> Work task: Return the run of lines below that opens with the line containing "187,5 L 316,106" and closes with the line containing "326,94 L 391,144", keeping each one exact.

[Items from a dataset]
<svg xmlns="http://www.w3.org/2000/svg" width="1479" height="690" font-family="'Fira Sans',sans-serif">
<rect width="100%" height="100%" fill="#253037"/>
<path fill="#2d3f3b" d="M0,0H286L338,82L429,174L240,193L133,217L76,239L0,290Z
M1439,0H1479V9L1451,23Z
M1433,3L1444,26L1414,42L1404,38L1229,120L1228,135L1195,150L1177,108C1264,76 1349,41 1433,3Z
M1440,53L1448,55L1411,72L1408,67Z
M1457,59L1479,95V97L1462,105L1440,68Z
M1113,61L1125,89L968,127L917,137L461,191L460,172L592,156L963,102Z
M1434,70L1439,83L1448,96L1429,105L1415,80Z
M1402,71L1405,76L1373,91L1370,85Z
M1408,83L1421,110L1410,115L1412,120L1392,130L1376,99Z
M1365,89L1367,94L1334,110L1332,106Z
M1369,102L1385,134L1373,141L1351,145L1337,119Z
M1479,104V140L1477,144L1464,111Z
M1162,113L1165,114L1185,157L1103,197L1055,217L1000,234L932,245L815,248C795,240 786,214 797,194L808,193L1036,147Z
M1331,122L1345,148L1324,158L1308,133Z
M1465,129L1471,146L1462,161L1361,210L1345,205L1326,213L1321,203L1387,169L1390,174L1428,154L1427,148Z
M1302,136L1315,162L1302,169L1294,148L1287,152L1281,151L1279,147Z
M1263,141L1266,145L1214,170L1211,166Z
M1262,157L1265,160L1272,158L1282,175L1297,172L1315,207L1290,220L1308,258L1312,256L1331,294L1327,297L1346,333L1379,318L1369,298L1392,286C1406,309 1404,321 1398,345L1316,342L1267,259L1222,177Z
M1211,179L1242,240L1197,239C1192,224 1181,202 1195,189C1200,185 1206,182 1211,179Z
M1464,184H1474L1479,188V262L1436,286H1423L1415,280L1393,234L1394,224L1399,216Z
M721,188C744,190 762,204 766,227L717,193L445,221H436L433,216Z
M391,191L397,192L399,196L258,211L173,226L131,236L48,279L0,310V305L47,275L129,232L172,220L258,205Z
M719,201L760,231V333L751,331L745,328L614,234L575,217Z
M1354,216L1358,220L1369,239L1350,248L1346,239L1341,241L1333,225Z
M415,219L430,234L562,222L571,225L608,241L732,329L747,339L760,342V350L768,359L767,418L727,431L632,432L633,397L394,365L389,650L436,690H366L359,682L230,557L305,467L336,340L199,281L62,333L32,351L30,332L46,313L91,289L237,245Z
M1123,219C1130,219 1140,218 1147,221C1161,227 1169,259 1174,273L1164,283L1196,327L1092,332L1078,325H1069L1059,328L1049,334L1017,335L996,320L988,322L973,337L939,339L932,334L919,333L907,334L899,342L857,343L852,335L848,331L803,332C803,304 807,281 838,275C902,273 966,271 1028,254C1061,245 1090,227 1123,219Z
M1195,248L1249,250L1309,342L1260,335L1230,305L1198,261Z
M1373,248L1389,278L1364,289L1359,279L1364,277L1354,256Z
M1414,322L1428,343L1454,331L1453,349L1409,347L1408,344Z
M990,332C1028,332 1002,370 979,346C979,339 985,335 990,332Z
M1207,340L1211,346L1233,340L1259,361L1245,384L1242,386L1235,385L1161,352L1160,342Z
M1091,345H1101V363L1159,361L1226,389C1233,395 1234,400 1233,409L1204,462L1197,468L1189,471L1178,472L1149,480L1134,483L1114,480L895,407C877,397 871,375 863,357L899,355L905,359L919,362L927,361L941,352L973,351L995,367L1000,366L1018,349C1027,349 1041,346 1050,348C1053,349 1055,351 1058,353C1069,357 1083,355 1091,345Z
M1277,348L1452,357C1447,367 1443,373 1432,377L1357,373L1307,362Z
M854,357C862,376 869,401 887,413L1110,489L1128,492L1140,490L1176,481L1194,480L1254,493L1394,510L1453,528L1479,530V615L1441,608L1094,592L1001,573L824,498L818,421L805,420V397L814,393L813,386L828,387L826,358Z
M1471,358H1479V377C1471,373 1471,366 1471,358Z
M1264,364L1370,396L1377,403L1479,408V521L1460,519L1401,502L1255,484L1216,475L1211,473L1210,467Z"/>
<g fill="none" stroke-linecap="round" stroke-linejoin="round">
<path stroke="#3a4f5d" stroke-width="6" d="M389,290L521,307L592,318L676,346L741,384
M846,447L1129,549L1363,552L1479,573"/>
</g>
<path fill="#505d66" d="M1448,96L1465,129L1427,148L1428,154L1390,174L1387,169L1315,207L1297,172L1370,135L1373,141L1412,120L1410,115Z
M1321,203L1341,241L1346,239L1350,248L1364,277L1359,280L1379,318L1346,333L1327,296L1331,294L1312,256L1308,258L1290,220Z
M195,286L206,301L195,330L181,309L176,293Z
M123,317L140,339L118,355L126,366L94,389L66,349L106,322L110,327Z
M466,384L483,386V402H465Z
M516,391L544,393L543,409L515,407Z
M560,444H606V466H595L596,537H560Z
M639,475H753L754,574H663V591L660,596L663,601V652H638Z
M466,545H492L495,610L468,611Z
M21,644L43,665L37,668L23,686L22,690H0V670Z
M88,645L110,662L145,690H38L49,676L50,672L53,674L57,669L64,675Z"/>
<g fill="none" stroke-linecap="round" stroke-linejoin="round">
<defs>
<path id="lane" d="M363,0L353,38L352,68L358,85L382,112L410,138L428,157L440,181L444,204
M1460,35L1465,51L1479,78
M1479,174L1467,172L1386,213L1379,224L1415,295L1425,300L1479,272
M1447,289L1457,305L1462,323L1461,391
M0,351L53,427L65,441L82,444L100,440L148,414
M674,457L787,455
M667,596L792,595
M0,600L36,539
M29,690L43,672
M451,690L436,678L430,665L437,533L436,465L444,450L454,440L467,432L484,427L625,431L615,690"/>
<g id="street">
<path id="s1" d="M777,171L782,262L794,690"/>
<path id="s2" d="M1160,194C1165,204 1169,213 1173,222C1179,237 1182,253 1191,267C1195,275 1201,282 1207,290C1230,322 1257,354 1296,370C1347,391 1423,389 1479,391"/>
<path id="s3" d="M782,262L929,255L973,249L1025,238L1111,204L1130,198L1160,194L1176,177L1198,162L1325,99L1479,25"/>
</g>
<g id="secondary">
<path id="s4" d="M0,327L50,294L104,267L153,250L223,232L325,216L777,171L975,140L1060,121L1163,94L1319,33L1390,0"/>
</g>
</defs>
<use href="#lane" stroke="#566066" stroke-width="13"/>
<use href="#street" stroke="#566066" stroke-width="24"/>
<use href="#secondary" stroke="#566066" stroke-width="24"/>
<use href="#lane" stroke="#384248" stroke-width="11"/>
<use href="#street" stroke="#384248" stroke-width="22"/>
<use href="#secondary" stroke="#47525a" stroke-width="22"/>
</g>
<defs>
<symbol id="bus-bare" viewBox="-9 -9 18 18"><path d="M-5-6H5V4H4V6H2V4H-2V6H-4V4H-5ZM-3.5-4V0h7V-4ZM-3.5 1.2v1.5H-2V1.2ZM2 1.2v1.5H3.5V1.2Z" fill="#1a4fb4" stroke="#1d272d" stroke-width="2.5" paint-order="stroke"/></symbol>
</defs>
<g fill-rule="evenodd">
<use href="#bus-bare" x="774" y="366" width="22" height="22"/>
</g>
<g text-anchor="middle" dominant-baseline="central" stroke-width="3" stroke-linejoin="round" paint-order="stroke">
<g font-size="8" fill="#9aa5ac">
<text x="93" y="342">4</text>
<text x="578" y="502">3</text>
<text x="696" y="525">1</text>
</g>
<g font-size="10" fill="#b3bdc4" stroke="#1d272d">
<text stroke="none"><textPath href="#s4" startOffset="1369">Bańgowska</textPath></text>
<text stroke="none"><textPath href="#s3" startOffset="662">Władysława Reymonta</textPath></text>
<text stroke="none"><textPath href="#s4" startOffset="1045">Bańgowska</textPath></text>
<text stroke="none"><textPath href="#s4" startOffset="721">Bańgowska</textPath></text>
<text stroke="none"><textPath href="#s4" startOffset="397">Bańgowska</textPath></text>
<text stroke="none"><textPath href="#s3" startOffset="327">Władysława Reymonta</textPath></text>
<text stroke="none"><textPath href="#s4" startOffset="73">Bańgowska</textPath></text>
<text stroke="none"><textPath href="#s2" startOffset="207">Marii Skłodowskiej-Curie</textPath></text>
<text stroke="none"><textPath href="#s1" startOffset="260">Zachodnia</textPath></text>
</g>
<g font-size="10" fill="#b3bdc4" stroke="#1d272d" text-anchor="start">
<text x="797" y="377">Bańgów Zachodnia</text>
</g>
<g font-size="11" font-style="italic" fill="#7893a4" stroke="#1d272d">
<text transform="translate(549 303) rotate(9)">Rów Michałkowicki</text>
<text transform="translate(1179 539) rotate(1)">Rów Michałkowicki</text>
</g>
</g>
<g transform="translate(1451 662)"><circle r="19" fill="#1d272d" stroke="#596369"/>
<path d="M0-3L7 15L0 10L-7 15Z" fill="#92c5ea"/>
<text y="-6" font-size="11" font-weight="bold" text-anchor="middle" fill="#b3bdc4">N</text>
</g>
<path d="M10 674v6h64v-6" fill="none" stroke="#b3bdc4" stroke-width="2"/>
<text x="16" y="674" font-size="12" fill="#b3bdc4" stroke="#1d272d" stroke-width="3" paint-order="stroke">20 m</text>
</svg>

* * *

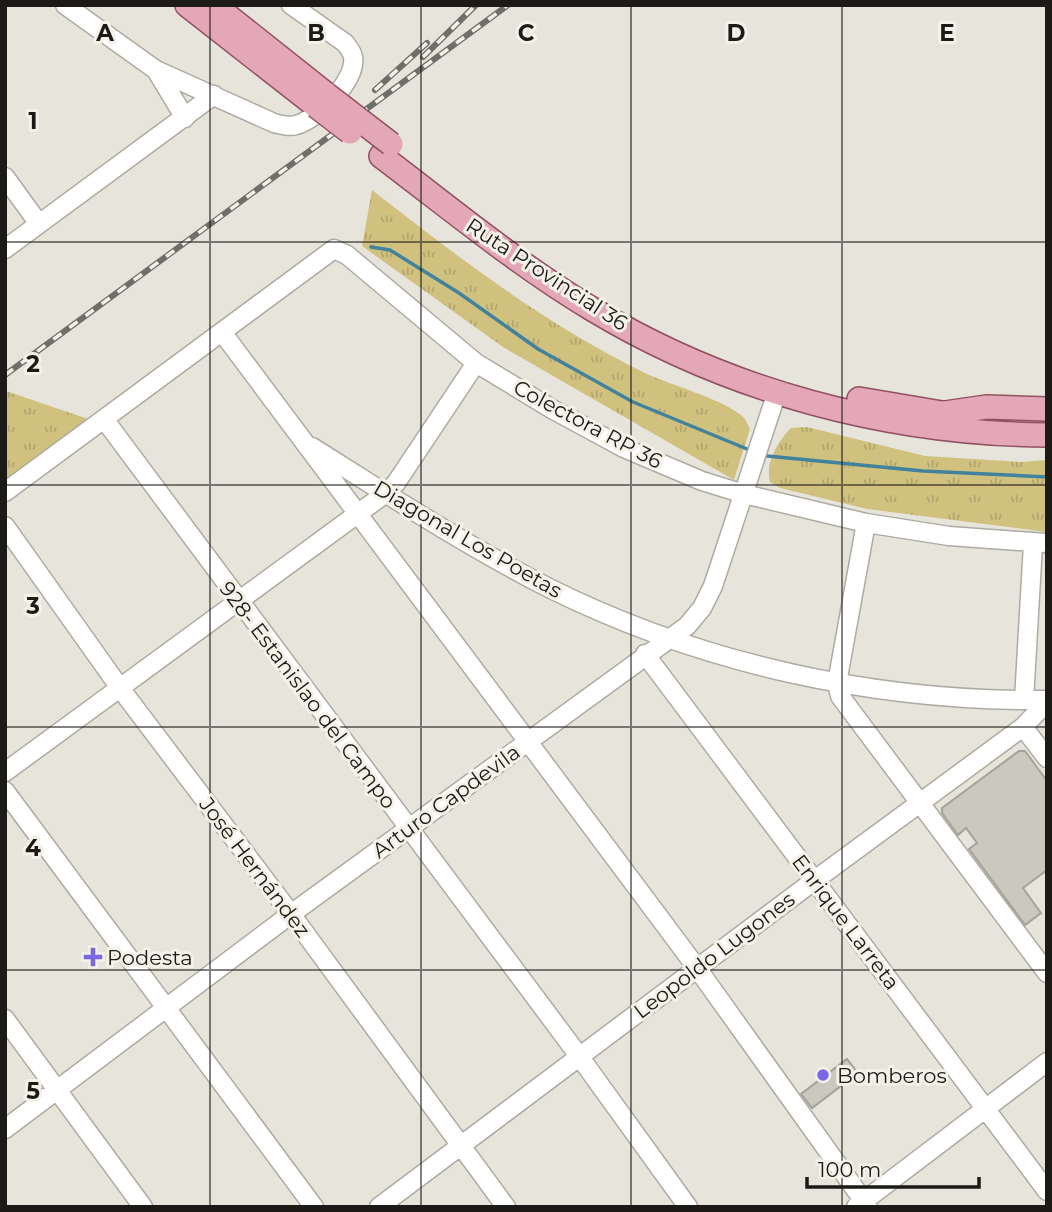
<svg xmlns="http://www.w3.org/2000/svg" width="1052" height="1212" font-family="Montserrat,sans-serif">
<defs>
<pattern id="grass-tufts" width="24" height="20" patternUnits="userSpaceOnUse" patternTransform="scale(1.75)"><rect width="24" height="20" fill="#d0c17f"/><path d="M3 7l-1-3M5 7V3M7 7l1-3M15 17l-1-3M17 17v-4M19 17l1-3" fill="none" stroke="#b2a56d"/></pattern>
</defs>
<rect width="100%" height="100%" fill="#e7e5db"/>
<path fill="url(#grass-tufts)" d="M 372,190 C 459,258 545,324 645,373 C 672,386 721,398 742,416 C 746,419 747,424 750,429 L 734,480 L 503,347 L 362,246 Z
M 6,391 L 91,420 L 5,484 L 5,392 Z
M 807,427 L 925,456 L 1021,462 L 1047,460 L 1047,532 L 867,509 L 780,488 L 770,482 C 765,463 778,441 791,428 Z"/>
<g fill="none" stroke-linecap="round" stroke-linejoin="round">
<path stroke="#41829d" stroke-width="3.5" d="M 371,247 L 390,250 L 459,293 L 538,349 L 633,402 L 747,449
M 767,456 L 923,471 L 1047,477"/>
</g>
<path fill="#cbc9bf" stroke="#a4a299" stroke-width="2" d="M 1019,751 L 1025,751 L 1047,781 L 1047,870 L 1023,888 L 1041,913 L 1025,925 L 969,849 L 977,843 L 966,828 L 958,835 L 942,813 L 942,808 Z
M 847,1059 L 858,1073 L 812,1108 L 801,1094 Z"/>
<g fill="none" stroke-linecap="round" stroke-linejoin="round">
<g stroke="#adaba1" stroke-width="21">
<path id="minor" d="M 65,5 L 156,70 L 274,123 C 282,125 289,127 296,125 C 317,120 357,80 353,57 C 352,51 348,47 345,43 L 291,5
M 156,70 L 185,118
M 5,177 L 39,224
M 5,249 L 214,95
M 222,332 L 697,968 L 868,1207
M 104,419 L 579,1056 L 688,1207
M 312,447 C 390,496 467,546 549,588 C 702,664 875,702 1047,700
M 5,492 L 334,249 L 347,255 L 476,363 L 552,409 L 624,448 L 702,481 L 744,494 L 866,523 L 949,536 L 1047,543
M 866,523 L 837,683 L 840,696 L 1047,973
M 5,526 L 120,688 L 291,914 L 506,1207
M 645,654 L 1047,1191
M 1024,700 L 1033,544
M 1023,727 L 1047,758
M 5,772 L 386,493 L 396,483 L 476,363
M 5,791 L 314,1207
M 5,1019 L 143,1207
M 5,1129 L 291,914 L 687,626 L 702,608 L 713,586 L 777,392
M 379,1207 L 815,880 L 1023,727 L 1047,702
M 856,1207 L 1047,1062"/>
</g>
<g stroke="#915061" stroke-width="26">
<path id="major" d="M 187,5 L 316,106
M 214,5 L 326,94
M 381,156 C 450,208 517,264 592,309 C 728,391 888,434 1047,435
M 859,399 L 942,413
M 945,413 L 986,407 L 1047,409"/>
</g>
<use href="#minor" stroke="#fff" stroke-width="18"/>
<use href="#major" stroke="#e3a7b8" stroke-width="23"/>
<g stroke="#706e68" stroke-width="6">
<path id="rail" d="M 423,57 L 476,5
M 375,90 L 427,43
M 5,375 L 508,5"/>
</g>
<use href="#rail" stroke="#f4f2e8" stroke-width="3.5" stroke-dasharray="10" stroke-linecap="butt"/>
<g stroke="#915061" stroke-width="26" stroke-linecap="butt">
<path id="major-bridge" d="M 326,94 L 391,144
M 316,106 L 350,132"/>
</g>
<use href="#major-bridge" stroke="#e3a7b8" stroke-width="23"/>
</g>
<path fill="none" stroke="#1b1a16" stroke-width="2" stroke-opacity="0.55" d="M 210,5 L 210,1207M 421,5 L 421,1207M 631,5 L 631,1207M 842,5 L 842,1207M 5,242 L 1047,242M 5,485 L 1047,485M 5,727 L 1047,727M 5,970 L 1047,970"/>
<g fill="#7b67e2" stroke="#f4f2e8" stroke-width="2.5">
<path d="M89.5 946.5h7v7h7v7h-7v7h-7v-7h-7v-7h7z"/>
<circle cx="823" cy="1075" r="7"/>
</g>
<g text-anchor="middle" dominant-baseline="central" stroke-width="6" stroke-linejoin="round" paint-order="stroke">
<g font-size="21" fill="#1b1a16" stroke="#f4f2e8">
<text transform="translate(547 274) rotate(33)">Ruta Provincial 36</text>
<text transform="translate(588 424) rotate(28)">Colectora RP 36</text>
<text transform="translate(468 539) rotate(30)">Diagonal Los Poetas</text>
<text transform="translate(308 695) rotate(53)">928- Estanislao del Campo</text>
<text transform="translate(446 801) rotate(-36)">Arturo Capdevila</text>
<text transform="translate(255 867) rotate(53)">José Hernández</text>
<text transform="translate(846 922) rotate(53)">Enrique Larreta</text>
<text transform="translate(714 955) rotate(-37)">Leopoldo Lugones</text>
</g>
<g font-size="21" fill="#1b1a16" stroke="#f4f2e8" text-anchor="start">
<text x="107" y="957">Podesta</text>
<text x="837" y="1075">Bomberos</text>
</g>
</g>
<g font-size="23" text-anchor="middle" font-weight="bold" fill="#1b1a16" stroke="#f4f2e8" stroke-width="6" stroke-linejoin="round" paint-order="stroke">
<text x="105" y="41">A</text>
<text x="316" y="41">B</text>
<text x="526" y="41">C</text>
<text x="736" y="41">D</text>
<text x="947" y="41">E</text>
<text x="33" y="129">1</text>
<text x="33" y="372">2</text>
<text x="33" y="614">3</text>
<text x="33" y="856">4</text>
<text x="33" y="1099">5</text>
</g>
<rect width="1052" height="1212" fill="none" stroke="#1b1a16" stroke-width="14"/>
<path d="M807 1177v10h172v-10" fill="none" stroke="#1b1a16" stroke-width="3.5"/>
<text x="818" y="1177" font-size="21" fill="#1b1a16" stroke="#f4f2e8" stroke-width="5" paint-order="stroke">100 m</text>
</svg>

> Response to the exercise:
<path id="major" d="M 187,5 L 316,106
M 214,5 L 326,94
M 381,156 C 450,208 517,264 592,309 C 728,391 888,434 1047,435
M 859,399 L 942,413
M 945,413 L 986,407 L 1047,409"/>
</g>
<use href="#minor" stroke="#fff" stroke-width="18"/>
<use href="#major" stroke="#e3a7b8" stroke-width="23"/>
<g stroke="#706e68" stroke-width="6">
<path id="rail" d="M 423,57 L 476,5
M 375,90 L 427,43
M 5,375 L 508,5"/>
</g>
<use href="#rail" stroke="#f4f2e8" stroke-width="3.5" stroke-dasharray="10" stroke-linecap="butt"/>
<g stroke="#915061" stroke-width="26" stroke-linecap="butt">
<path id="major-bridge" d="M 326,94 L 391,144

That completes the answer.